Construction will begin almost immediately to reopen the flooded road after the road commission received approval for a building permit. It is now expected to reopen by the end of November.

“At about 6 p.m. Friday, Nov. 1, EGLE (Environment, Great Lakes and Energy, formerly the Department of Enviromental Quality) gave the Oceana County Road Commission approval to proceed with the project on Longbridge to raise the road,” said OCRC Managing Director Mark Timmer. “I contacted the contractor who will be beginning work this week.”

The road commission unanimously approved authorization of $200,000 plus engineering costs for the project, Sept. 25.

“This change of plans by the OCRC is a direct result of the unprecedented opposition to the continued closure of Longbridge Road — even for one more day,” said Mark Trierweiler, president of Open Long Bridge Road Now!!!, a 100-plus member coalition formed to consolidate citizen rage over delayed emergency services and inconveniences attributable to the May 1 closure of Longbridge Road, among the busiest in Oceana County, states a press release from the coalition.

“On behalf of our coalition, I want to thank Oceana County road commissioners for hearing our concerns and for acting quickly to reopen Longbridge Road,” Trierweiler said. “Commission members are to be commended for acting so decisively to open Longbridge Road, which is the life-line road to everything the people of Pentwater Township need to thrive. We’ve already experienced at least 100 emergency runs in Pentwater Township so far this year, so we believe time is of the essence. Just last month a visitor to Apache Hills Subdivision experienced a stroke in which the patient’s emergency care was delayed because of the road closure.

“Nothing will prevent our coalition from working constructively with the OCRC in the future. Our coalition wants the OCRC to have the resources it needs to provide us with excellent roads that they want as much as we do.

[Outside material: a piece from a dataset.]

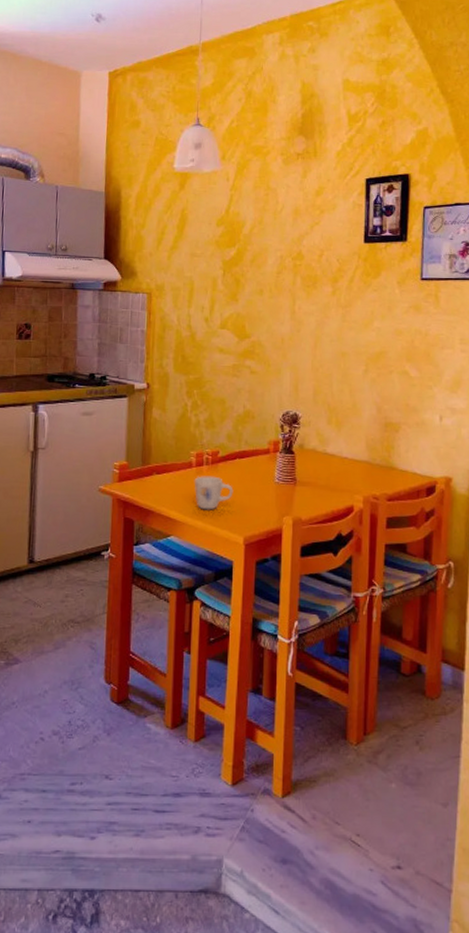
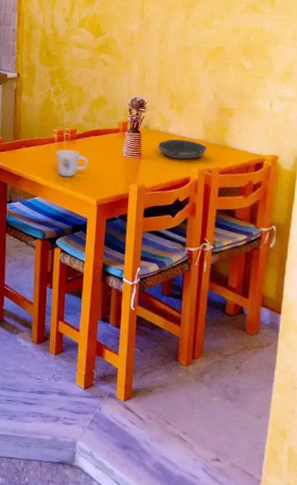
bowl: none [315,460,371,485] -> present [158,139,207,160]

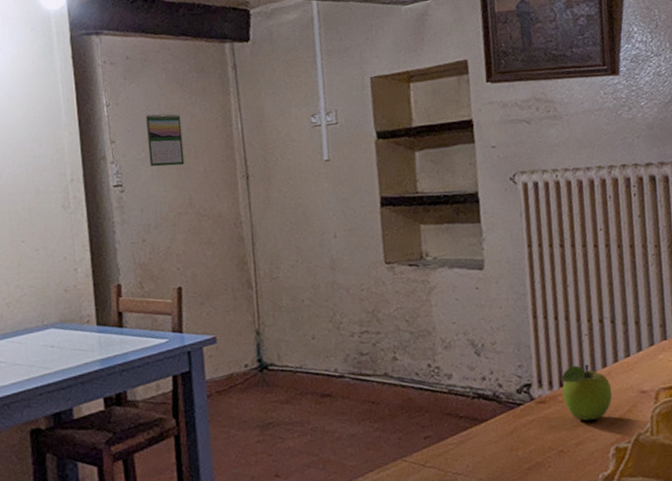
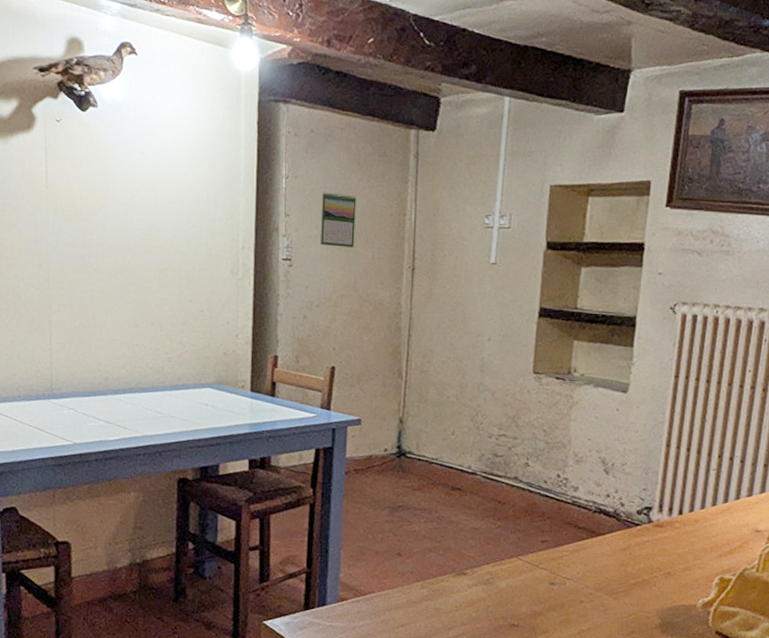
fruit: present [561,364,613,421] -> none [680,496,728,550]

“We want to thank all the people who joined us in our fight to get Longbridge Road open again,” said Trish Davidson, president of the Apache Hills Property Owners’ Association and member of the coalition. “When we decided we’d had enough of the bridge being closed, we knew we had to do something about it. We gave people a place to join together to leverage our size. We were amazed what we were able to accomplish together in such a short time.”

“We owe a debt of gratitude to the media outlets that covered our coalition’s efforts to get Longbridge Road re-opened,“ said Amy Fleming, a coalition member who spoke before OCRC members several times and also was quoted for news stories about the concerns she has had for her family‘s safefy because of the closure. “They could see the anxiety on our faces, and we felt reporters’ empathy in their coverage of our efforts,” Fleming said.

Dan Hallack, owner of Hallack Contracting, Inc., which was awarded the contract to complete the work, said that residents should notice activity on the bridge beginning tomorrow as materials and equipment will be moved in to the begin construction, which is expected to take three weeks to complete.

Members of the coalition will begin immediately to plan for a Longbridge Launch Party to celebrate the reopening of the road, expected by Dec. 1.